The confidence interval is +/- 1.2 on white name call back and +/- 1.0 on black name call back

In [53]:
# p value for independent t test
from scipy.stats import ttest_ind

cat1 = data[data['race']=='w']
cat2 = data[data['race']=='b']

ttest_ind(cat1['call'], cat2['call'])

Ttest_indResult(statistic=4.1147052908617514, pvalue=3.9408021031288859e-05)

4) Race shows a significant difference in call back rate with other factors being random or equal. For this sample given the same qualifications a white name would see a call back in 10 in 100 tries where a black name would only receive a call back in 6 in 100 tries. 

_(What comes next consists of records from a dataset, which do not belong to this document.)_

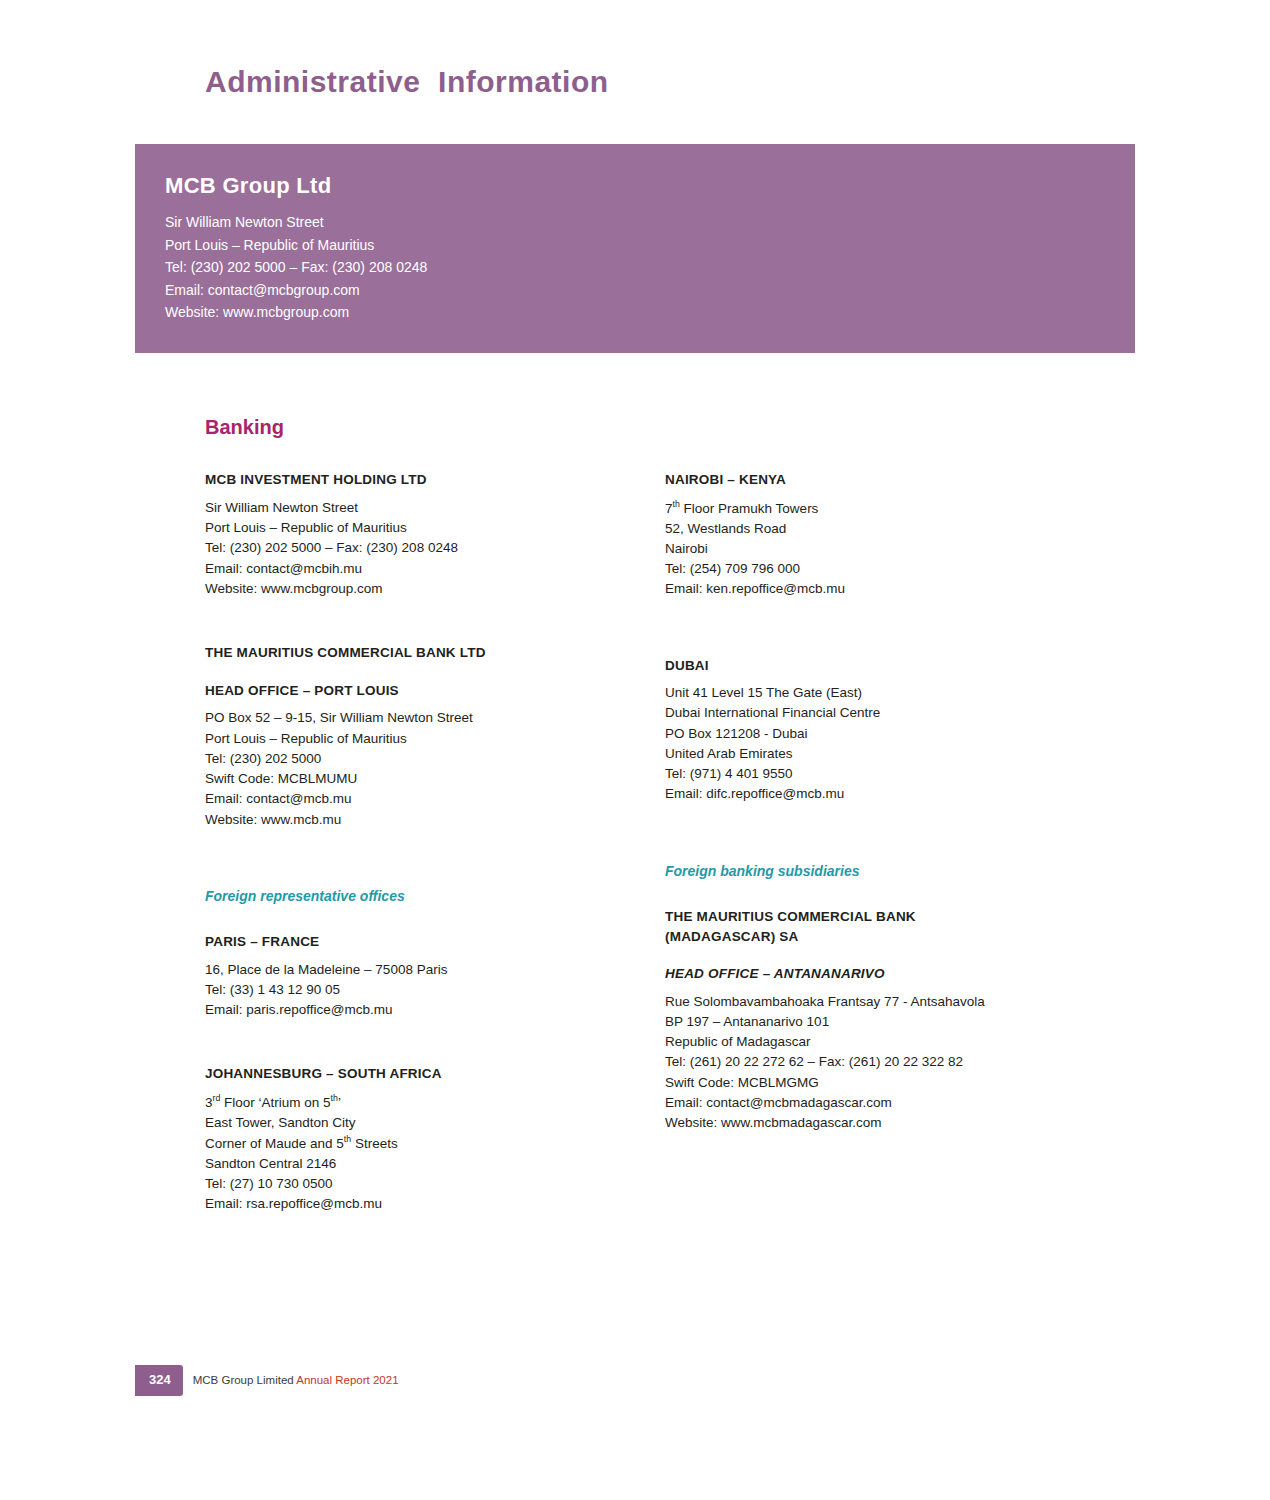Administrative Information
MCB Group Ltd
Sir William Newton Street
Port Louis – Republic of Mauritius
Tel: (230) 202 5000 – Fax: (230) 208 0248
Email: contact@mcbgroup.com
Website: www.mcbgroup.com
Banking
MCB Investment Holding Ltd
Sir William Newton Street
Port Louis – Republic of Mauritius
Tel: (230) 202 5000 – Fax: (230) 208 0248
Email: contact@mcbih.mu
Website: www.mcbgroup.com
The Mauritius Commercial Bank Ltd
Head Office – Port Louis
PO Box 52 – 9-15, Sir William Newton Street
Port Louis – Republic of Mauritius
Tel: (230) 202 5000
Swift Code: MCBLMUMU
Email: contact@mcb.mu
Website: www.mcb.mu
Foreign representative offices
Paris – France
16, Place de la Madeleine – 75008 Paris
Tel: (33) 1 43 12 90 05
Email: paris.repoffice@mcb.mu
Johannesburg – South Africa
3rd Floor ‘Atrium on 5th’
East Tower, Sandton City
Corner of Maude and 5th Streets
Sandton Central 2146
Tel: (27) 10 730 0500
Email: rsa.repoffice@mcb.mu
Nairobi – Kenya
7th Floor Pramukh Towers
52, Westlands Road
Nairobi
Tel: (254) 709 796 000
Email: ken.repoffice@mcb.mu
Dubai
Unit 41 Level 15 The Gate (East)
Dubai International Financial Centre
PO Box 121208 - Dubai
United Arab Emirates
Tel: (971) 4 401 9550
Email: difc.repoffice@mcb.mu
Foreign banking subsidiaries
The Mauritius Commercial Bank
(Madagascar) SA
Head Office – Antananarivo
Rue Solombavambahoaka Frantsay 77 - Antsahavola
BP 197 – Antananarivo 101
Republic of Madagascar
Tel: (261) 20 22 272 62 – Fax: (261) 20 22 322 82
Swift Code: MCBLMGMG
Email: contact@mcbmadagascar.com
Website: www.mcbmadagascar.com
324 MCB Group Limited Annual Report 2021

5) While race/name shows a significant relative impact on call back rate, it is a limited change to the overall callback rate (3/100). Bcause of this we can be led to further examine the data to see what factors can lead to a grater call back for either group. Presumable adding a name/race indepentdent resume score would provide a better analysis along these lines as well.